Already, the National Science Foundation (NSF) is administering a multimillion-dollar gender-equity program called ADVANCE, which ... aims to transform the culture of American science to make it gender-fair. Through ADVANCE, the NSF is attempting to make academic sci­ence departments more cooperative, democratic, and interdisciplinary as well as less obsessive and stressful. And the "Gender Bias Elimination Act," introduced by one of the sub­committee members, Representative Eddie Bernice Johnson, Democrat of Texas ... would mandate not only stringent Title IX reviews but also bias-awareness workshops for aca­demics seeking government funding. [emphasis added]

Title IX requires the elimination of men's athletic teams whenever a college can't find enough women athletes; making research departments subject to Title IX reviews will result in less research whenever there are more men than women interested in a particular area of research.

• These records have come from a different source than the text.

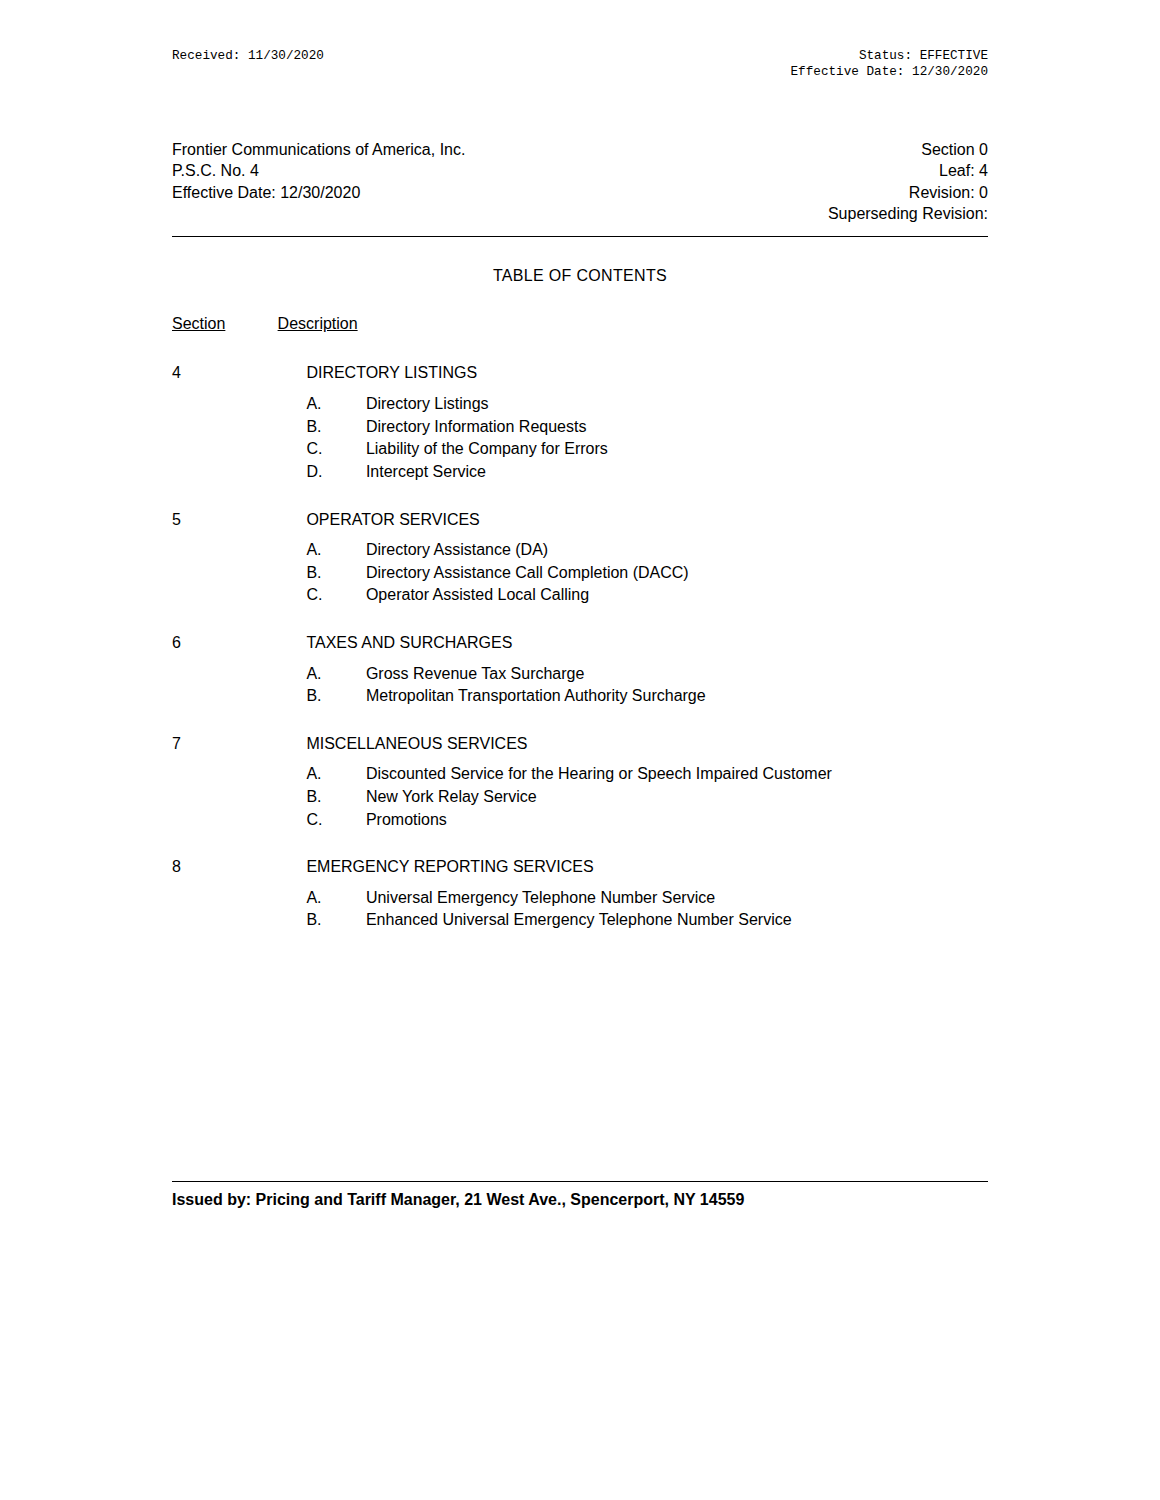Received: 11/30/2020
Status: EFFECTIVE Effective Date: 12/30/2020
Frontier Communications of America, Inc.
P.S.C. No. 4
Effective Date: 12/30/2020
Section 0
Leaf: 4
Revision: 0
Superseding Revision:
TABLE OF CONTENTS
Section Description
4
DIRECTORY LISTINGS
A. Directory Listings
B. Directory Information Requests
C. Liability of the Company for Errors
D. Intercept Service
5
OPERATOR SERVICES
A. Directory Assistance (DA)
B. Directory Assistance Call Completion (DACC)
C. Operator Assisted Local Calling
6
TAXES AND SURCHARGES
A. Gross Revenue Tax Surcharge
B. Metropolitan Transportation Authority Surcharge
7
MISCELLANEOUS SERVICES
A. Discounted Service for the Hearing or Speech Impaired Customer
B. New York Relay Service
C. Promotions
8
EMERGENCY REPORTING SERVICES
A. Universal Emergency Telephone Number Service
B. Enhanced Universal Emergency Telephone Number Service
Issued by: Pricing and Tariff Manager, 21 West Ave., Spencerport, NY 14559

Unfortunately, scientific research isn't like sports.  In sports, men and women don't compete against against each other because their abilities are so different.  The new advocates of "gender-fair" research funding ignore all the recent research which shows that men's and women's brains function in significantly different ways.  Given that their minds work so differently, why should it be any surprise that men and women, taken as groups, have different levels of skill and different levels of interest in the many different areas of scientific endeavor?

It's the Human Condition

Confucius pointed out that government bureaucrats always seek to expand their mission so that they can have bigger budgets and more prestige.  This is normal human behavior; everybody I know would like more money for less work.

The problem with government behaving this way is that there's no mechanism to limit the process.  When a business loses sight of its mission, customers go away and the business goes bankrupt.  When a bureaucracy loses sight of its mission, they ask for more money.  We've commented on the fact that the worse job the CIA does, the bigger their budget.

The NSF was chartered to fund basic scientific research, it was not chartered to extend affirmative action to the sciences.  The bureaucracy is overjoyed to expand their mission to include making research departments "gender-fair."  Bureaucrats who are unable to make scientific judgments because they aren't intelligent enough to distinguish intelligent researchers from wannabees will find jobs evaluating how many researchers are female, how many are disabled, how many are disadvantaged, and so on.

Unfortunately, cutting-edge scientific research is not a cooperative endeavor.  Although the follow-up investigation for new facts to confirm or refute a new idea often requires a scientific team, the original insight that leads to new ideas comes from one mind at a time.

Not only that, true research is highly competitive.  Researchers compete for funding, for assistants to look for facts which support or deny their ideas, and in every other way.

Highly competitive, stressful, meritocratic American research institutions have given us technologies which made our nation the wealthiest in the history of the earth.  By making "research" less competitive and less stressful and insisting that research teams have equal numbers of women regardless of whether women are interested in the particular field, the new egalitarians will destroy the technological goose which has laid so many golden eggs.

That's OK with the bureaucrats because their budget will go up and it will be OK with "scientists" who would not be funded under a more objective, competitive system.  Just as Michelle Obama would always be black and would never be just a student like any other, the real researchers will know each other and will ignore the quota queens, but there'll be a lot less research and a lot fewer new businesses ideas as a result.  Basing scientific funding on gender equality rather than on objective scientific merit is even dumber than forcing our colleges to open overseas branches because we won't let their potential students come to the US, but when has mere stupidity ever stopped a government initiative?

Thus the NSF bureaucracy and the advocates of equality of outcome regardless of merit accelerate our slide into the abyss of the Confucian cycle.